_PROVIDED TEXT:_
◇ ◇ ◇

I walk into an empty house.
It's important to note that since I stopped working outside the home about three and a half years ago, I've been home with my son all day, every day. I think I've spent about twelve hours in an empty house since he was born.
I have no idea what to do with myself.
For the first twenty minutes, I sit in silence at the dining room table (just inside the front door), willing myself not to cry. I did okay. Then I feed the cats, because the boy isn't there to do it.
I transfer the laundry I'd started that morning. Restart the dishwasher, which is finicky, and sometimes quits halfway through a wash. Scoop the litter boxes before they really need it, for the first time in ten years.
I sit on the couch and get caught up on all of my emails and other notifications. I'm hot. I decide to take off my pants, because WHY THE HELL NOT. Two minutes later, I realize that if the school calls with an emergency, I'll waste precious minutes putting pants on. Put on shorts.

◇ ◇ ◇

_WHAT YOU NEED TO DO:_ Rewrite the section of the passage that opens with the words "For the first twenty" and closes with "Put on shorts.", putting "sofa" wherever "couch" appears. Work only from the passage about the empty house.

◇ ◇ ◇

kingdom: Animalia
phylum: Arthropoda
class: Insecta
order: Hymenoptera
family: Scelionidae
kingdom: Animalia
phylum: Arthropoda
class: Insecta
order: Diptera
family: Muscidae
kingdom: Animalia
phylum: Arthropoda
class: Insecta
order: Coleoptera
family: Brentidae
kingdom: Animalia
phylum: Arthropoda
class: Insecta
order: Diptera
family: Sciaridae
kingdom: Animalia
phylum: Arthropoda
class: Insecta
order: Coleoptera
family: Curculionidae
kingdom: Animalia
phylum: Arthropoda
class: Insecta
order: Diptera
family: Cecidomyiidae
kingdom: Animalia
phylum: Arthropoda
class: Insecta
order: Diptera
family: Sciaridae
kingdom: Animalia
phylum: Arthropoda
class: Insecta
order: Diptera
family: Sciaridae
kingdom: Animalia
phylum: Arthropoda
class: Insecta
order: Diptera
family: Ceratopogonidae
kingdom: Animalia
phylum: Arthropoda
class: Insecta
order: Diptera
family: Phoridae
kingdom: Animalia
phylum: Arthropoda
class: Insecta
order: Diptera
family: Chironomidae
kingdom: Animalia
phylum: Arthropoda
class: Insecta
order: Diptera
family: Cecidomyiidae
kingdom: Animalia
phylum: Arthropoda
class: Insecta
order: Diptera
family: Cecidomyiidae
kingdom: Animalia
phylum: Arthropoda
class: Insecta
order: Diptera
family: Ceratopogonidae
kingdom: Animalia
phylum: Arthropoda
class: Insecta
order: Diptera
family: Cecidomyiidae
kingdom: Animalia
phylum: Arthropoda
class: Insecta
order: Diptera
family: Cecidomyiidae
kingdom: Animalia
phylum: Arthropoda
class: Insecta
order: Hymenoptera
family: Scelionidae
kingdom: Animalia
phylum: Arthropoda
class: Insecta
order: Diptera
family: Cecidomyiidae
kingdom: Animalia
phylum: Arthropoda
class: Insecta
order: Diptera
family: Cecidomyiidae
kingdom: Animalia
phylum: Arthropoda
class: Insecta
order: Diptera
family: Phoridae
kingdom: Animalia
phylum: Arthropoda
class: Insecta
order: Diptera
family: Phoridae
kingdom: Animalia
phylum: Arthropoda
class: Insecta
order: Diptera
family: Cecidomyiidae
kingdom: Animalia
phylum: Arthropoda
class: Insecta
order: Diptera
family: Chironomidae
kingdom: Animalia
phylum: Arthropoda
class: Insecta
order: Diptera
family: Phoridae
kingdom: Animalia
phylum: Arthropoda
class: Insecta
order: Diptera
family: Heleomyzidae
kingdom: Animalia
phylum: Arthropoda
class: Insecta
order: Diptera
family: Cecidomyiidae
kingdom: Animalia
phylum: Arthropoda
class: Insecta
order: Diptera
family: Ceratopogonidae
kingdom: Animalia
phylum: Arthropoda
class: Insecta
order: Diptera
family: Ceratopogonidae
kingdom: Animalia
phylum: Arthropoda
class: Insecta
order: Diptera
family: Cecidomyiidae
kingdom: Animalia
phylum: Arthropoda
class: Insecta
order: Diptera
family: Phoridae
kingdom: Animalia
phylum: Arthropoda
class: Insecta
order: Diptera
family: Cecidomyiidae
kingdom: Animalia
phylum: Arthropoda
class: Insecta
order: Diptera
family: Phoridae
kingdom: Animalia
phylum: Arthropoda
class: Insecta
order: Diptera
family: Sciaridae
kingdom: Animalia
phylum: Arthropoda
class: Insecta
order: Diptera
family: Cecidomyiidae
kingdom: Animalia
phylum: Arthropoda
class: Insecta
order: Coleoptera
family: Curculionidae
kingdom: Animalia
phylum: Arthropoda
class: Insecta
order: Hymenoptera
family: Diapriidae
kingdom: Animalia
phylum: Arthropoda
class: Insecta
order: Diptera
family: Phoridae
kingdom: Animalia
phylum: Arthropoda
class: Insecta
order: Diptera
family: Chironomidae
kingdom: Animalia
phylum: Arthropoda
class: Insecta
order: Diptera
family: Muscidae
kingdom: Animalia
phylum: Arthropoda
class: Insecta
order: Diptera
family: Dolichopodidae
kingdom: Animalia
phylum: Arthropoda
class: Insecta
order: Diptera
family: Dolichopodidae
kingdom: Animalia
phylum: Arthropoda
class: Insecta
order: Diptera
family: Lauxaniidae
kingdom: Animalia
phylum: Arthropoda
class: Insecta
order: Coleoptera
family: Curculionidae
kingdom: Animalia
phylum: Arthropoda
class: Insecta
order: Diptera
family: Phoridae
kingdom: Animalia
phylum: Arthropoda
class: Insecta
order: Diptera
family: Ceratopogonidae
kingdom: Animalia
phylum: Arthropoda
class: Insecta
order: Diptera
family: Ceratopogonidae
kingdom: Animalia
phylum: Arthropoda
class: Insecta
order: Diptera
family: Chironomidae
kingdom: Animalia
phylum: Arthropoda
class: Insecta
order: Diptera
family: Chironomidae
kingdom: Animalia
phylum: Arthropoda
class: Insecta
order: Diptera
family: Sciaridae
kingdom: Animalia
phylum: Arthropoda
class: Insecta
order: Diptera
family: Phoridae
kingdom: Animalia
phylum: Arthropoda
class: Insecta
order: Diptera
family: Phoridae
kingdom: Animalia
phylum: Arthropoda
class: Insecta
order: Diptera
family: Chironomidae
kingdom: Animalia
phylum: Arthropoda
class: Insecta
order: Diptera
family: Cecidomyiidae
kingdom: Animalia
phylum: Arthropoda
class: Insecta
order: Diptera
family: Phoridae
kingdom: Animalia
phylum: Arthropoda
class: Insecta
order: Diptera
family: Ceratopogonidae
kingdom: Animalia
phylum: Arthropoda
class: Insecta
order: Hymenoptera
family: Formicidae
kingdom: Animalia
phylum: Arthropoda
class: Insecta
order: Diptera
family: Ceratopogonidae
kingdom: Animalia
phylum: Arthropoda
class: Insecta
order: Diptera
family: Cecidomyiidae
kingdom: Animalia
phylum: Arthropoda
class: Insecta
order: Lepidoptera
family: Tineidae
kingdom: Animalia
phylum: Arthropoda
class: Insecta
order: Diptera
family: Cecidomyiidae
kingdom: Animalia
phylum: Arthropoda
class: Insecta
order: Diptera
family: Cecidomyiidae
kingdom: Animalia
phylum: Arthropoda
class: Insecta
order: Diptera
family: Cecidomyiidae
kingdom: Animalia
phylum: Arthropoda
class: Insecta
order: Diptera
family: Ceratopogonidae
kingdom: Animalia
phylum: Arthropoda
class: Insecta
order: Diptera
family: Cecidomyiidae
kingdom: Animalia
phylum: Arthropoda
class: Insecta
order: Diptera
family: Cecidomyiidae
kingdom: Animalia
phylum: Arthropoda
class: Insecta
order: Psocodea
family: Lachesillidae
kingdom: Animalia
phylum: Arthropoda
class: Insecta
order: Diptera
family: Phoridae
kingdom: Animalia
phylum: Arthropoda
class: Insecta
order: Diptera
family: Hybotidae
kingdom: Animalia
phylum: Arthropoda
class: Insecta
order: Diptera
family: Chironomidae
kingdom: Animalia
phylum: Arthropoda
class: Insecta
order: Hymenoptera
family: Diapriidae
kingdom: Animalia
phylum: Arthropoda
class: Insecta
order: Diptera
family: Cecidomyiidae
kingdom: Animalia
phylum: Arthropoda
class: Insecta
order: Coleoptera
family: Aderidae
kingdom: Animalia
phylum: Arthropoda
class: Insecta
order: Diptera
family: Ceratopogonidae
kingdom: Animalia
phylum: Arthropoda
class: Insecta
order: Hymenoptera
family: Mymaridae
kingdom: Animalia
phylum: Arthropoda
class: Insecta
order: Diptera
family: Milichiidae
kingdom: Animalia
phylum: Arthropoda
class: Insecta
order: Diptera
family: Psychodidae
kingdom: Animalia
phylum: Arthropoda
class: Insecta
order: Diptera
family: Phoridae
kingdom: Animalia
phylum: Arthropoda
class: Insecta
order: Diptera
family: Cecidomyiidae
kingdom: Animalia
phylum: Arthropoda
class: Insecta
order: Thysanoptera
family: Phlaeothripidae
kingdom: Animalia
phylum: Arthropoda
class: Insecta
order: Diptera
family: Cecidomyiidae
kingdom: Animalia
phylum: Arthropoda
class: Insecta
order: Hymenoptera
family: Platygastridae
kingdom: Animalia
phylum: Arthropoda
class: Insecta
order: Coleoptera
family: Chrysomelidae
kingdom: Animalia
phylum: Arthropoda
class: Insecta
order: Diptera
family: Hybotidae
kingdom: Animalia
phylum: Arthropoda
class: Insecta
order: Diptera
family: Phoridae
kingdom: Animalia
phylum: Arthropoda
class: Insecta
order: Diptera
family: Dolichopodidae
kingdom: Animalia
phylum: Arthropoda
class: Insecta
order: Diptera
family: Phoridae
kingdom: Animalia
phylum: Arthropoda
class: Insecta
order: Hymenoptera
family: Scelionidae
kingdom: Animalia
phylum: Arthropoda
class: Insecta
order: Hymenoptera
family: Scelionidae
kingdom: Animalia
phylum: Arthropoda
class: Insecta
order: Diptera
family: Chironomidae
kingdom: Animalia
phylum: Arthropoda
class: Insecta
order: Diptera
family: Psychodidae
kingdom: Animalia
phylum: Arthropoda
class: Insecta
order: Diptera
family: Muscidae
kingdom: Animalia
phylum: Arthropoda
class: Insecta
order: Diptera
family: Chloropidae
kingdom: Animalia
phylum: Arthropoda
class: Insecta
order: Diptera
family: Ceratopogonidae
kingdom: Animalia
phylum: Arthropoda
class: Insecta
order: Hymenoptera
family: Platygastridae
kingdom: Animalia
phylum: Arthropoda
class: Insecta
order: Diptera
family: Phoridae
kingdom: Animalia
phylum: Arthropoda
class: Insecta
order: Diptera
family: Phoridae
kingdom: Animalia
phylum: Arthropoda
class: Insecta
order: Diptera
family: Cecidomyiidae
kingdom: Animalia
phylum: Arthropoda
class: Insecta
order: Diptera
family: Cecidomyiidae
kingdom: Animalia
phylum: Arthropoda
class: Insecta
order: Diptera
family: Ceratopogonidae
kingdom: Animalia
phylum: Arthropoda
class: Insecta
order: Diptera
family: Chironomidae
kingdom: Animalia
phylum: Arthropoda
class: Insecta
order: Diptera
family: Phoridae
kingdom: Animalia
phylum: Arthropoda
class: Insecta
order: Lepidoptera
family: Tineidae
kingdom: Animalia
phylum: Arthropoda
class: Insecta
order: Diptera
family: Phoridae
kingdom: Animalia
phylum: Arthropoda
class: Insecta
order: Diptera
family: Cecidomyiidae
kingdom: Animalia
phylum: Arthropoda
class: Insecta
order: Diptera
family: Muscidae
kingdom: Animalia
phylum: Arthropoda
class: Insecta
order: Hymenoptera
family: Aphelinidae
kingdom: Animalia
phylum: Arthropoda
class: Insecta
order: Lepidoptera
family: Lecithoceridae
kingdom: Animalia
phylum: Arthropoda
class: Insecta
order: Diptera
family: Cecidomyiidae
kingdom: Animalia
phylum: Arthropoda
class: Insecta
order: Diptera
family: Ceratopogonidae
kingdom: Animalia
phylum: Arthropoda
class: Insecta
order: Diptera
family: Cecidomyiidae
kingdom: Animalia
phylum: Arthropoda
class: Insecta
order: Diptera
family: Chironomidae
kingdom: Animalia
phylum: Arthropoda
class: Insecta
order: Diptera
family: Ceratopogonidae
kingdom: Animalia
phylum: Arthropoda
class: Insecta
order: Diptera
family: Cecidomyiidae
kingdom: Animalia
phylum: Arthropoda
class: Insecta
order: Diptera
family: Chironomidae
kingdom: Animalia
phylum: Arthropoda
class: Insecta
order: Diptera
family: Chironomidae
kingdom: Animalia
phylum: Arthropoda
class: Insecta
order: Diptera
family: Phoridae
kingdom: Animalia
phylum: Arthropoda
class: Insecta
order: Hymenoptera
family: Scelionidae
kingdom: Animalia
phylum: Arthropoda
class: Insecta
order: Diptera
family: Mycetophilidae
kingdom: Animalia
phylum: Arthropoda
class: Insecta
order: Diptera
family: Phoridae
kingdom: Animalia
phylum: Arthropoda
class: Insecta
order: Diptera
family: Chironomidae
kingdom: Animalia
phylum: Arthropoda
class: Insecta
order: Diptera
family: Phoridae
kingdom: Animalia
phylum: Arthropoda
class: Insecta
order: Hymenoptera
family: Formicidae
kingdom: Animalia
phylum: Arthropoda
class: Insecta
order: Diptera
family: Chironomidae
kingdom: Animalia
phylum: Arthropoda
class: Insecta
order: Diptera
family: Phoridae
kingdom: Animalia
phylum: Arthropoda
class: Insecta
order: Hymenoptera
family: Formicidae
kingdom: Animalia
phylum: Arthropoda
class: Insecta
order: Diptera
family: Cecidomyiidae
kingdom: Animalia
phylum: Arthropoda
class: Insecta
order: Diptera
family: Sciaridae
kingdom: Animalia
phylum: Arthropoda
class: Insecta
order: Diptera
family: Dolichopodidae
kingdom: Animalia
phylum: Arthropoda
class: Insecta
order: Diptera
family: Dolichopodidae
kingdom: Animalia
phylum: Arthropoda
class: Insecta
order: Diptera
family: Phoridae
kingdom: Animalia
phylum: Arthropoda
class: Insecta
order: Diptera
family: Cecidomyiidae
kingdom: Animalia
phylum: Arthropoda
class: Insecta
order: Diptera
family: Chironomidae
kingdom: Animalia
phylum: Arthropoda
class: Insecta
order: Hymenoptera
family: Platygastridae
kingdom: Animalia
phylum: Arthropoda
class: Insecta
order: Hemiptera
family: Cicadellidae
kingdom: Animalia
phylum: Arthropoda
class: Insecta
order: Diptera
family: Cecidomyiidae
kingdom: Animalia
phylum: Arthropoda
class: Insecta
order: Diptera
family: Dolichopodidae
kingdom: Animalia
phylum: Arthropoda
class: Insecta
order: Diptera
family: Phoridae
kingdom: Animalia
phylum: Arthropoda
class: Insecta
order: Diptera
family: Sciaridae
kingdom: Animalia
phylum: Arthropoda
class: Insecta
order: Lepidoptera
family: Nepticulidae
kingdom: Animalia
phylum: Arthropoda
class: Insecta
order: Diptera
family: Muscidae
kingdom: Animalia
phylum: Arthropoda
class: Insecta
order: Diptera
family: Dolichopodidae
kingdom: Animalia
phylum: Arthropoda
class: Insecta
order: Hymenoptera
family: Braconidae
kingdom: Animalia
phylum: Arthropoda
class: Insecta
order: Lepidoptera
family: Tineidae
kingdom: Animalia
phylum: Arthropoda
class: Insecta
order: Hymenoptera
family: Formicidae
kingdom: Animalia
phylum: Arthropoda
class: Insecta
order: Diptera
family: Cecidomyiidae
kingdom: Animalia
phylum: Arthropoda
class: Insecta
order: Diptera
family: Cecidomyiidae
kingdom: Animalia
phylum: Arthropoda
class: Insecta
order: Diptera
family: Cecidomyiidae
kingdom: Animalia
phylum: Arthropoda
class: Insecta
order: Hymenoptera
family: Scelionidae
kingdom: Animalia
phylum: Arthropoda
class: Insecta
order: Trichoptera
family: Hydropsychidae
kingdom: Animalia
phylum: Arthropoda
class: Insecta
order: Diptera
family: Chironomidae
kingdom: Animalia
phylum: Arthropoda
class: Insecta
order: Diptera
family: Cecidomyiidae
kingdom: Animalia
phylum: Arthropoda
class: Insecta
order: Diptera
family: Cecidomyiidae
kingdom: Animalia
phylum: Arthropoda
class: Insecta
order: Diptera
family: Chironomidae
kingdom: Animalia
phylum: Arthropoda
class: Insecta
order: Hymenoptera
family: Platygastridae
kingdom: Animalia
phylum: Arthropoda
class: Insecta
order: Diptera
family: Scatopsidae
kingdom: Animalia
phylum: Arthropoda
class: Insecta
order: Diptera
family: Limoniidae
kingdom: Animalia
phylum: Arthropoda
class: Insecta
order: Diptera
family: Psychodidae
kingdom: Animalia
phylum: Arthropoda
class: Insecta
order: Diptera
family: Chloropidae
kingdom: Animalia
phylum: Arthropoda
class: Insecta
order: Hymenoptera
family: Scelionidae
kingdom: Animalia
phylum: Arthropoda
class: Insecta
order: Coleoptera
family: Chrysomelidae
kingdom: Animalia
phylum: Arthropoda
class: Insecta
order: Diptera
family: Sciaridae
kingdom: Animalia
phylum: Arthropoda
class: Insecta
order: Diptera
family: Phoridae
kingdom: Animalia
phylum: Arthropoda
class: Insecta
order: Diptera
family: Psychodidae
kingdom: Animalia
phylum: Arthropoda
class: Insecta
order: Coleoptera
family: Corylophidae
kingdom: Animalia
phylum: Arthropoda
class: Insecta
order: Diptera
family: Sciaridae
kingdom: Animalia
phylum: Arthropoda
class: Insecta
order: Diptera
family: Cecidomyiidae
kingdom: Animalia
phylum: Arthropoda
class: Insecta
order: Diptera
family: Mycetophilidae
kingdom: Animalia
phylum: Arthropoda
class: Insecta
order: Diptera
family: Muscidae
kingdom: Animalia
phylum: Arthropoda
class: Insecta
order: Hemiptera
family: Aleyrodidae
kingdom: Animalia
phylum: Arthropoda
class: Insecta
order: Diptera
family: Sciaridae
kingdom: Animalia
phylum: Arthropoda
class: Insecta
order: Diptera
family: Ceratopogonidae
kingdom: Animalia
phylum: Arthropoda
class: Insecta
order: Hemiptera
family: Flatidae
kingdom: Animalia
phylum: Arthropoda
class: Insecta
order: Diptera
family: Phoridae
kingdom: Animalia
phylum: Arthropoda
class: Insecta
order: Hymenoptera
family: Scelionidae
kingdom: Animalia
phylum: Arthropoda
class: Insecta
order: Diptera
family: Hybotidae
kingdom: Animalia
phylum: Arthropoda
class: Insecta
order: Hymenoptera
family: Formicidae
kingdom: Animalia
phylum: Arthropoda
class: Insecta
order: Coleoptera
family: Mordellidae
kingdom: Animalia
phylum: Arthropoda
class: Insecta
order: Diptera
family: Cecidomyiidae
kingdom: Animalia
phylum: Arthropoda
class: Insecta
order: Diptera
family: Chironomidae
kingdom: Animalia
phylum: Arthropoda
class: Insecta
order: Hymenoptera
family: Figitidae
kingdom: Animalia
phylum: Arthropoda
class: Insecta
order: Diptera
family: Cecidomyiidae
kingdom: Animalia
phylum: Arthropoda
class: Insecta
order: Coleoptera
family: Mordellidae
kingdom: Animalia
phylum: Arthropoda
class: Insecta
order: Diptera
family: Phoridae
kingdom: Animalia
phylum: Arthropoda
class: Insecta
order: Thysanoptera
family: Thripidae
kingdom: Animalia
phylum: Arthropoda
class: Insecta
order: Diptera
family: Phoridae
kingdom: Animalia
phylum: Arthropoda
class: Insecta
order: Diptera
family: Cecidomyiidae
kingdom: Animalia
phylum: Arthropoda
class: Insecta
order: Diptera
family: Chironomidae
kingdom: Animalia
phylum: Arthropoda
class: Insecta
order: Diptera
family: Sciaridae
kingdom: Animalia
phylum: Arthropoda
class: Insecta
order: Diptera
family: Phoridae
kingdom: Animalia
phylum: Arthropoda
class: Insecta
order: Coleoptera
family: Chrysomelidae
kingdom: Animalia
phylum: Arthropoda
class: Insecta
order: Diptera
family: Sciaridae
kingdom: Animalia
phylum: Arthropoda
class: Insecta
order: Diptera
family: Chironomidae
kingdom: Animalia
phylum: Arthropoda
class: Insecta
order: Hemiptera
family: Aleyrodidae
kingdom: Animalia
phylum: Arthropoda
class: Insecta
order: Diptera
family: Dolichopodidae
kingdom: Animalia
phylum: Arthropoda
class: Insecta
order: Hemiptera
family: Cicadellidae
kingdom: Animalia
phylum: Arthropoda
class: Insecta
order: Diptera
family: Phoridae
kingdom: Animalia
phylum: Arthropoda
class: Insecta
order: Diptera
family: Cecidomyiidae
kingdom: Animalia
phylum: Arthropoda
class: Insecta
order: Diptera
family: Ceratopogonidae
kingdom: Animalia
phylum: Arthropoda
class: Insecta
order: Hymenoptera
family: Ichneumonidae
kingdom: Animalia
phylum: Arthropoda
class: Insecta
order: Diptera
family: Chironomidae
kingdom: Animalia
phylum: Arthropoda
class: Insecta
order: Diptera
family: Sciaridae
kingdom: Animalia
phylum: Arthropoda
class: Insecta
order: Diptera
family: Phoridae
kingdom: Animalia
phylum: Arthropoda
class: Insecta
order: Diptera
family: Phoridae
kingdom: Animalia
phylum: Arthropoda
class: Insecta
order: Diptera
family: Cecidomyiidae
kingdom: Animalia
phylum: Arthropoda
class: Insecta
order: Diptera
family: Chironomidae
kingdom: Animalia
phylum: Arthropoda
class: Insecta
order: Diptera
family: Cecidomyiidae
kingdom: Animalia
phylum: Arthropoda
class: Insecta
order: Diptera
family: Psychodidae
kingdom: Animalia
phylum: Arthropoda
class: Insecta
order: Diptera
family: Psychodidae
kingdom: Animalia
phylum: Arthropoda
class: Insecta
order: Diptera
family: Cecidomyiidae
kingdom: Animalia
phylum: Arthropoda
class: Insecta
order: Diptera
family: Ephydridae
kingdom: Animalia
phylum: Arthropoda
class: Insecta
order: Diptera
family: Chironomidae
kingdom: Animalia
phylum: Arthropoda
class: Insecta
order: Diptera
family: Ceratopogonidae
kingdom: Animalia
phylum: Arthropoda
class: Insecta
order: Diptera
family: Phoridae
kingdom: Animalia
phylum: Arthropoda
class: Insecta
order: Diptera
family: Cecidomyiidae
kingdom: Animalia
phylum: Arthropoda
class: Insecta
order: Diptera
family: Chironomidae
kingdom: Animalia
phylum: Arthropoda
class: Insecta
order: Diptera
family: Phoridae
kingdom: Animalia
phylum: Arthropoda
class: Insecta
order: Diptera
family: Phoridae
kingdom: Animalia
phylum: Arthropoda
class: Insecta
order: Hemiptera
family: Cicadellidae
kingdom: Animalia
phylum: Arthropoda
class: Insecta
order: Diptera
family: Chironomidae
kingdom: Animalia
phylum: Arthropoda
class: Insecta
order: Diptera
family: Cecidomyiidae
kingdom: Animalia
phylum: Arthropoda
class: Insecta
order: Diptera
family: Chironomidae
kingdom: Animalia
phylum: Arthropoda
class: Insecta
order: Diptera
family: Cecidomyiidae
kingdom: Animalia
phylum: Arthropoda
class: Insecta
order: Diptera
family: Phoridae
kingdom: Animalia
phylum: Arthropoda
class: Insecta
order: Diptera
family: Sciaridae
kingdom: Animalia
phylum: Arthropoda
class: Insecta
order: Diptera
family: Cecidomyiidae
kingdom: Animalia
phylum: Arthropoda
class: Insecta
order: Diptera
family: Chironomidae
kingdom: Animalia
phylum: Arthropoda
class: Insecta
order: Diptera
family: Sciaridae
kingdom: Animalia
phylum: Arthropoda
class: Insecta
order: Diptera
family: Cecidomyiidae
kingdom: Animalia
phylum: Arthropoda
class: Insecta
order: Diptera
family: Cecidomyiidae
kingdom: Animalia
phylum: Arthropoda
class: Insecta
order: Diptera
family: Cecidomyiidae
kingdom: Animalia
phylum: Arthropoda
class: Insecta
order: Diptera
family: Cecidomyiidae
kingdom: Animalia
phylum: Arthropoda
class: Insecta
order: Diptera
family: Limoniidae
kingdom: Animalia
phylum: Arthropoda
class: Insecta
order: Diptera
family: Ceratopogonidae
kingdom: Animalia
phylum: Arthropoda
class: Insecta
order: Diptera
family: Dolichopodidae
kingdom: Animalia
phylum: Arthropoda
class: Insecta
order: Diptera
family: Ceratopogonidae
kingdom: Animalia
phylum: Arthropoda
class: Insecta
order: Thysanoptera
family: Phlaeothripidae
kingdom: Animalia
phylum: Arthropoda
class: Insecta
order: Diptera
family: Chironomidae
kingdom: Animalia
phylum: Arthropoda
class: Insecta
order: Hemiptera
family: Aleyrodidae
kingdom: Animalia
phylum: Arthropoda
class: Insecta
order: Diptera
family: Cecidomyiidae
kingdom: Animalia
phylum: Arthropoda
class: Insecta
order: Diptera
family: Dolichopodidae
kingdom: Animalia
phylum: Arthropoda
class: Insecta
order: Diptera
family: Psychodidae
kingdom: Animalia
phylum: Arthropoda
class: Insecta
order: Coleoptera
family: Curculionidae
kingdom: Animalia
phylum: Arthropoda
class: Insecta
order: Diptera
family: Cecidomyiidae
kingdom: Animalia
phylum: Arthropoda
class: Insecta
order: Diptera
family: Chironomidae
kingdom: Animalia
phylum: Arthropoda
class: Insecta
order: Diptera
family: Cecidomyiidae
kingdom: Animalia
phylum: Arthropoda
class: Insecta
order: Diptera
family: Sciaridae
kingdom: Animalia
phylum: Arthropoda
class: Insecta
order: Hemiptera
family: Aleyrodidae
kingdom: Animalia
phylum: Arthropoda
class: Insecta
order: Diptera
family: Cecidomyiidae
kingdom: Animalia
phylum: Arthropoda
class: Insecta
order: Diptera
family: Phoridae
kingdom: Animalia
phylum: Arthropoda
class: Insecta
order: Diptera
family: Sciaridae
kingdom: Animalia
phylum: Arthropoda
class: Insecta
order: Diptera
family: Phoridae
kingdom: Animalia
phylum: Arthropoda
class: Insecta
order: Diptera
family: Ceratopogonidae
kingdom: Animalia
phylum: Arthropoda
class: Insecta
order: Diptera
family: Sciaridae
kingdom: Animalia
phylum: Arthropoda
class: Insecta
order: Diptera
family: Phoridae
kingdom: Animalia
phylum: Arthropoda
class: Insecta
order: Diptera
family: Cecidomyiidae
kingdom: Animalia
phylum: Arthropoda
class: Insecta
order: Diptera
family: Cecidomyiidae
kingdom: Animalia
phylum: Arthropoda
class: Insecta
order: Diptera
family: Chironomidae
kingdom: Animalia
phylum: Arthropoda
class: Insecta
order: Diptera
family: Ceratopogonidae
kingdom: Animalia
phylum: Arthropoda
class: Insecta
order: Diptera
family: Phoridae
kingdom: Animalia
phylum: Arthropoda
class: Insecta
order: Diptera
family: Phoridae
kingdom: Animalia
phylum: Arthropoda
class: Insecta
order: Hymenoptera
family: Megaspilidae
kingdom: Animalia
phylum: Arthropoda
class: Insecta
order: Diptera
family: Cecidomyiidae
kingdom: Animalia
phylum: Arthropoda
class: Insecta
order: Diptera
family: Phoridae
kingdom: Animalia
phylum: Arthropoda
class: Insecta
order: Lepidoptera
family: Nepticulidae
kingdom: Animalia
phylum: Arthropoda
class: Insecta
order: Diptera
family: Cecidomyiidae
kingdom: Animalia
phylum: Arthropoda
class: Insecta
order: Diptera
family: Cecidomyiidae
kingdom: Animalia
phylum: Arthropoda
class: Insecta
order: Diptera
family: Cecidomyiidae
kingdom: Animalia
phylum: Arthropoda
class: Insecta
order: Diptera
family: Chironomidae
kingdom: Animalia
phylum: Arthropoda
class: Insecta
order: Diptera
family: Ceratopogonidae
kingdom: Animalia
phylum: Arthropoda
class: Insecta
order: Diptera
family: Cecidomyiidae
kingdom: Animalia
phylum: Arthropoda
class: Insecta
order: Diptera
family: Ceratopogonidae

◇ ◇ ◇

_RESPONSE FOR THIS EXERCISE:_
For the first twenty minutes, I sit in silence at the dining room table (just inside the front door), willing myself not to cry. I did okay. Then I feed the cats, because the boy isn't there to do it.
I transfer the laundry I'd started that morning. Restart the dishwasher, which is finicky, and sometimes quits halfway through a wash. Scoop the litter boxes before they really need it, for the first time in ten years.
I sit on the sofa and get caught up on all of my emails and other notifications. I'm hot. I decide to take off my pants, because WHY THE HELL NOT. Two minutes later, I realize that if the school calls with an emergency, I'll waste precious minutes putting pants on. Put on shorts.